| Exercise prompt |
Which lines in the records below contain the word "anchor"? Copy each one.

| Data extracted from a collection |
■ ■ ■ ■ ■ ■ ■
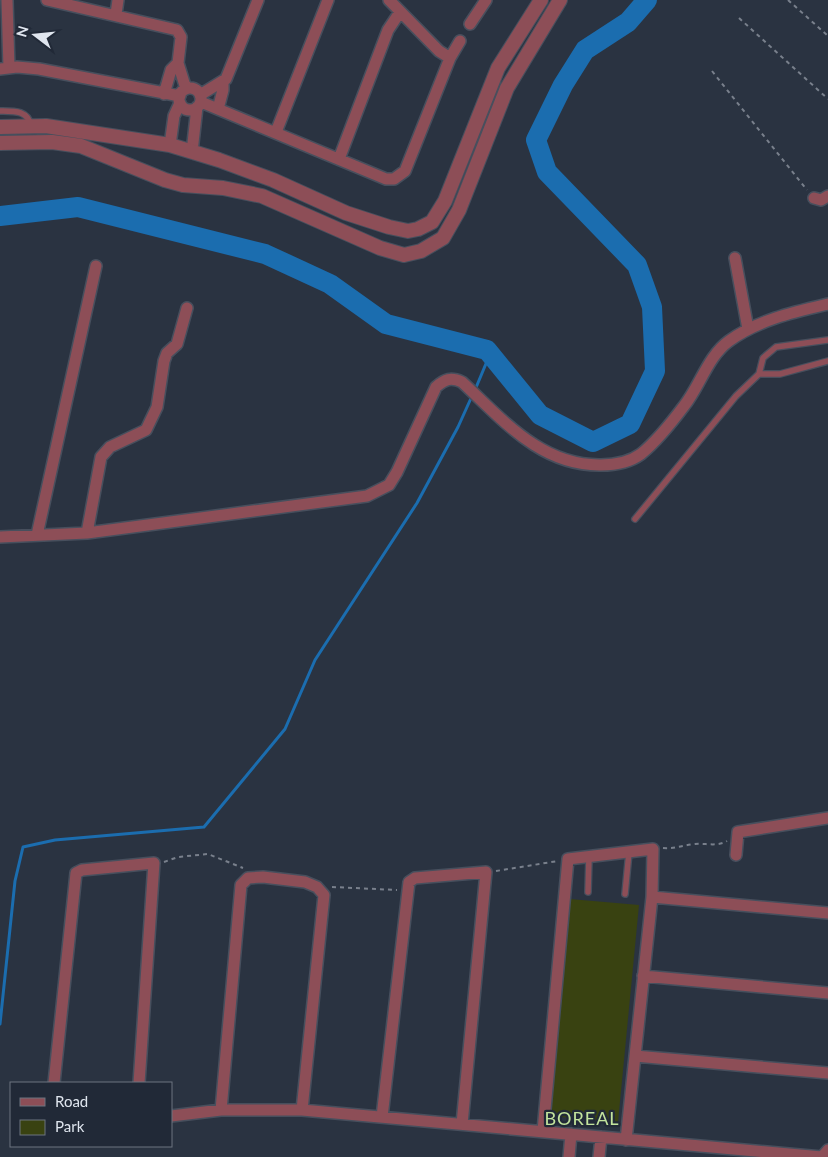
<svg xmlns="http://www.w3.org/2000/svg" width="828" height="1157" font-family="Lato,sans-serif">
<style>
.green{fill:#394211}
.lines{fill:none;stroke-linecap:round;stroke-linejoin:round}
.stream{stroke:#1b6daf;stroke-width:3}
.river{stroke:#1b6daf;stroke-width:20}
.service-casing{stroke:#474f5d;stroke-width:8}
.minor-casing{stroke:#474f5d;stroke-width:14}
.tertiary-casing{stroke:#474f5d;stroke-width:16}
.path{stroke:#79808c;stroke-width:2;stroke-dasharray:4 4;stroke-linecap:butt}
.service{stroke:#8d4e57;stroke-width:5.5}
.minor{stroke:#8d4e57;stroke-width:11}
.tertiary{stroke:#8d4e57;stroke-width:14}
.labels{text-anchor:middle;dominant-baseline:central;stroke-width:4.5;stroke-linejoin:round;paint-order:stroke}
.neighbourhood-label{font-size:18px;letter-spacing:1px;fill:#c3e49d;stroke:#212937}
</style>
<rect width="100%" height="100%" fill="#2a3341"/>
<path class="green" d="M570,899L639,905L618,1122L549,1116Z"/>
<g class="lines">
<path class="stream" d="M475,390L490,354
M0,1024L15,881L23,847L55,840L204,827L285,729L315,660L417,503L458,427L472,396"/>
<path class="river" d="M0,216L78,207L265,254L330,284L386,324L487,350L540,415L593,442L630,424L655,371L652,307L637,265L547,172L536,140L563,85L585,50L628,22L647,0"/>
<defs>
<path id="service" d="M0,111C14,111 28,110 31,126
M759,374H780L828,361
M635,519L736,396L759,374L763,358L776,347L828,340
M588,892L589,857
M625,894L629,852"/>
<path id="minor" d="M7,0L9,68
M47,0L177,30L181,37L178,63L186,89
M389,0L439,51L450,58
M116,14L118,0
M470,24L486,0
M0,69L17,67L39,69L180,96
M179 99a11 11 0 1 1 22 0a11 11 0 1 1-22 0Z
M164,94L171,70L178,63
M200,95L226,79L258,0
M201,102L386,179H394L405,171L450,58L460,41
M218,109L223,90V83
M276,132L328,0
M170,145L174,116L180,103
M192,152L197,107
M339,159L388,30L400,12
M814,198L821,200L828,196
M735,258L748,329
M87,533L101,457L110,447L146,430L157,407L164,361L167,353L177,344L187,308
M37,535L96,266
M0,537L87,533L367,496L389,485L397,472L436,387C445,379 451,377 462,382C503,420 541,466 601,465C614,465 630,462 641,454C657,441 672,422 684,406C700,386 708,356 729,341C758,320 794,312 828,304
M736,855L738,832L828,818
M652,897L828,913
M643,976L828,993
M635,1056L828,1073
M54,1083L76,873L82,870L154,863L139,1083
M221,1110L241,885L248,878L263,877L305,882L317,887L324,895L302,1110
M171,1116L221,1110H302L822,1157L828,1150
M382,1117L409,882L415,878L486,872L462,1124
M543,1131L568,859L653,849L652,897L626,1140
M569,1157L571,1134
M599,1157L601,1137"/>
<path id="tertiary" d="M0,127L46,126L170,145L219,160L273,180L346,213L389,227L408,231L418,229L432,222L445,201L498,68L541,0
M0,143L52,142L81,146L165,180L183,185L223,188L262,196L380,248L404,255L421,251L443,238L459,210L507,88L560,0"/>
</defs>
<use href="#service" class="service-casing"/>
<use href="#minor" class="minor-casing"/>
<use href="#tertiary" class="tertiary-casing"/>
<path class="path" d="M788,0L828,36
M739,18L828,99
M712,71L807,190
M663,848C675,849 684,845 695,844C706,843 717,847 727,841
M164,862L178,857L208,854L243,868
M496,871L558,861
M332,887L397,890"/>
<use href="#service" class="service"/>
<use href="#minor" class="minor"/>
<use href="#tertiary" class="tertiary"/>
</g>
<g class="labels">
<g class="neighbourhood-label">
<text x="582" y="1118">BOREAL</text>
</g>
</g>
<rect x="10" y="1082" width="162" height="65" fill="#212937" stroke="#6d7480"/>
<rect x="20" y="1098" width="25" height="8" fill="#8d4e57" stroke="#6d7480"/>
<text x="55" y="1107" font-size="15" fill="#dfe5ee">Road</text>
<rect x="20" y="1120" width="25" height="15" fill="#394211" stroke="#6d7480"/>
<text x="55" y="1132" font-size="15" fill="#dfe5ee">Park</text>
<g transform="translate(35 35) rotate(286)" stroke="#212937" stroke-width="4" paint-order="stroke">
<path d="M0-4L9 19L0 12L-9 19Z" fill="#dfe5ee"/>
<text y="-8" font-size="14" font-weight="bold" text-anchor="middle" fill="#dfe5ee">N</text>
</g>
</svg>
■ ■ ■ ■ ■ ■ ■
| Response for this exercise |
.labels{text-anchor:middle;dominant-baseline:central;stroke-width:4.5;stroke-linejoin:round;paint-order:stroke}
<text y="-8" font-size="14" font-weight="bold" text-anchor="middle" fill="#dfe5ee">N</text>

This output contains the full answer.